Aucun. Qui sont ces gens-là pour moi ? Que m’apportent-ils ? Voilà. 
J’avais plus le time. Tellement plus. 
J’ai fait un travail sur moi-même, toute seule sans l’aide de personne. Je me suis auto-analysée, j’ai pris du recul sur certaines choses, sur certaines personnes et j’ai commencé à aller mieux. 
J’ai profité de cette pause professionnelle (le chômage) pour faire une reconversion professionnelle, dont j’avais toujours rêvé. J’ai toujours été complexée de mes emplois « pas qualifiants » et de mon manque d’études. En reprenant une formation diplômante je gagnais un métier, de l’expérience mais aussi un niveau d’études reconnu. 
Je pense que nous avons chacun au fond de nous une lumière vacillante qui ne demande qu’à être dévoilée mais qui parfois est masquée par des gens, des contextes, un environnement malsain. 
 Chasser ces nuages et votre lumière brillera. 
Tu es, tu existes et tu te dois d’exister, peu importe quelle force t’animes, celle de Dieu, du feu, de ta mère, de ton chat… pourquoi toi tu ne pourrais pas devenir celle ou celui que tu as toujours voulu être ? Pourquoi moi et pas toi ? Pourquoi elle et pas toi ?

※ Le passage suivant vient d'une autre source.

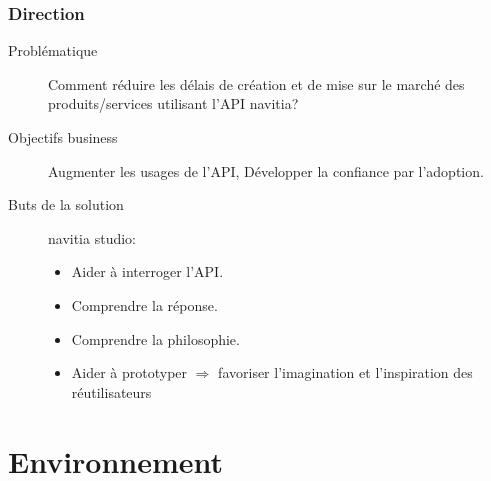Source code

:\documentclass[table]{beamer}
\begin{document}
\begin{frame}
  \frametitle{Direction}

  \begin{description}
  \item[Problématique] Comment réduire les délais de création et de
    mise sur le marché des produits/services utilisant l'API navitia?
  \item[Objectifs business] Augmenter les usages de l'API, Développer
    la confiance par l'adoption.
  \item[Buts de la solution] navitia studio:
    \begin{itemize}
    \item Aider à interroger l'API.
    \item Comprendre la réponse.
    \item Comprendre la philosophie.
    \item Aider à prototyper $\Rightarrow$ favoriser l'imagination et
      l'inspiration des réutilisateurs
    \end{itemize}
  \end{description}
\end{frame}


\section{Environnement}
\end{document}
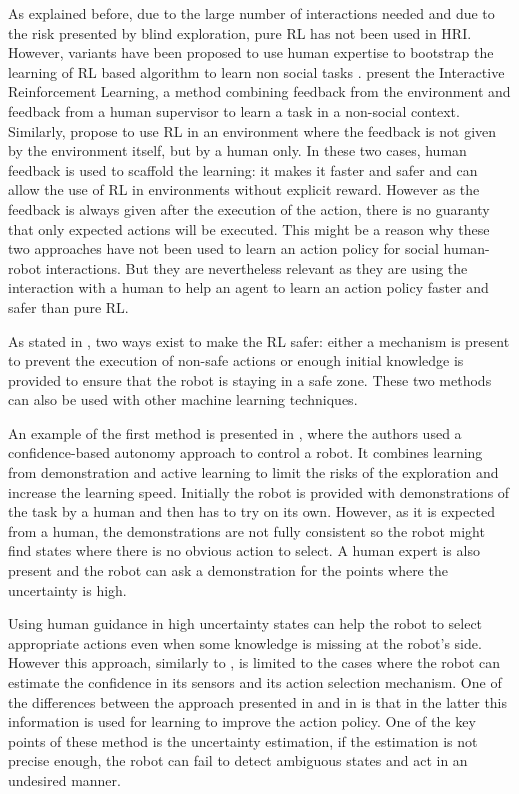     As explained before, due to the large number of interactions needed and due
    to the risk presented by blind exploration, pure RL has not been used in
    HRI. However, variants have been proposed to use human expertise to
    bootstrap the learning of RL based algorithm to learn non social tasks
    \citep{kober2013reinforcement}. \citet{thomaz2008teachable} present the
    Interactive Reinforcement Learning, a method combining feedback from the
    environment and feedback from a human supervisor to learn a task in a
    non-social context. Similarly, \citet{knox2009interactively} propose to use
    RL in an environment where the feedback is not given by the environment
    itself, but by a human only. In these two cases, human feedback is used to
    scaffold the learning: it makes it faster and safer and can allow the use of
    RL in environments without explicit reward. However as the feedback is
    always given after the execution of the action, there is no guaranty that
    only expected actions will be executed. This might be a reason why these two
    approaches have not been used to learn an action policy for social
    human-robot interactions. But they are nevertheless relevant as they are
    using the interaction with a human to help an agent to learn an action
    policy faster and safer than pure RL.

    As stated in \citet{garcia2015comprehensive}, two ways exist to make the RL
    safer: either a mechanism is present to prevent the execution of non-safe
    actions or enough initial knowledge is provided to ensure that the robot is
    staying in a safe zone. These two methods can also be used with other
    machine learning techniques. 

    An example of the first method is presented in \citet{chernova2009}, where
    the authors used a confidence-based autonomy approach to control a robot. It
    combines learning from demonstration and active learning
    \citep{johnson1991active} to limit the risks of the exploration and increase
    the learning speed. Initially the robot is provided with demonstrations of
    the task by a human and then has to try on its own. However, as it is
    expected from a human, the demonstrations are not fully consistent so the
    robot might find states where there is no obvious action to select. A human
    expert is also present and the robot can ask a demonstration for the points
    where the uncertainty is high. 

    Using human guidance in high uncertainty states can help the robot to select
    appropriate actions even when some knowledge is missing at the robot's side.
    However this approach, similarly to \citet{shiomi2008semi}, is limited to
    the cases where the robot can estimate the confidence in its sensors and its
    action selection mechanism. One of the differences between the approach
    presented in \citet{shiomi2008semi} and in \citet{chernova2009} is that in
    the latter this information is used for learning to improve the action
    policy. One of the key points of these method is the uncertainty estimation,
    if the estimation is not precise enough, the robot can fail to detect
    ambiguous states and act in an undesired manner.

Accorde-toi la chance d’être celui ou celle que tu as toujours voulu, en mieux. 


Alors oui, ce n’est pas du tout chose aisée. Avoir confiance en soi du jour au lendemain est un gros mensonge, comme tout dans la vie il faut se laisser le temps, apprendre à avoir les bons mécanismes envers soi-même, apprendre petit-à-petit la bienveillance envers soi-même, afin d'attirer celle des autres.

Ai-je sincèrement mis 20 ans pour pouvoir dire « je crois en moi » ? Absolument. 

Est-ce-que pour autant j’ai une confiance aveugle en moi ? La réponse est non. 

Mais j’ai survécu, j’ai toujours rebondi malgré les épreuves. Mes genoux sont écorchés vifs tellement de fois je suis tombée, mais je me suis toujours relevée. Et rien que pour ça, je dois croire en moi. 
Et rien que pour toutes les épreuves que tu as surmontées et surmonteras, tu dois croire en toi. 

Si toi-même tu n’y crois pas, qui y arrivera ? N’écoute JAMAIS les gens, les passants, les amis et même ta famille, ils ne doivent pas conditionner ni vivre ta vie à ta place. Peu importe leurs avis, peu importe tes choix, tu restes ton meilleur allié. 

Je pourrais terminer cet article en te racontant comment, lorsque j’ai été à l’apogée de mes projets, que j’étais bien dans ma vie, seule avec moi-même, souriante et sûre de moi parce que oui, je croyais enfin en moi et en mes capacités et bien l’amour est entré dans ma vie. Alors que je ne l'attendais pas, ou plus du tout. 
Mais ça, c’est une autre histoire. 

En attendant, c’est l’amour de moi-même qui m’anime chaque jour, combiné au regard bienveillant de mes proches et de celui avec qui je partage ma vie.

J’ai appris au cours de ces années que je ne pouvais pas changer les gens. Il est impossible de façonner les gens à notre manière.
Je ne pouvais pas forcer mes amis à être des amis fidèles, je ne pouvais pas forcer ma famille à effacer ces années de souffrance, je ne peux pas supprimer la méchanceté des gens non plus. 
Mais je peux changer ma façon d’y porter attention, ma façon de prendre les choses. De choisir que ça me touche ou pas. 

Prendre la distance suffisante. Et briller, toujours. 

Alors brillez, bordel de merde. Parce que nous sommes toutes et tous, des motherfucking galaxies.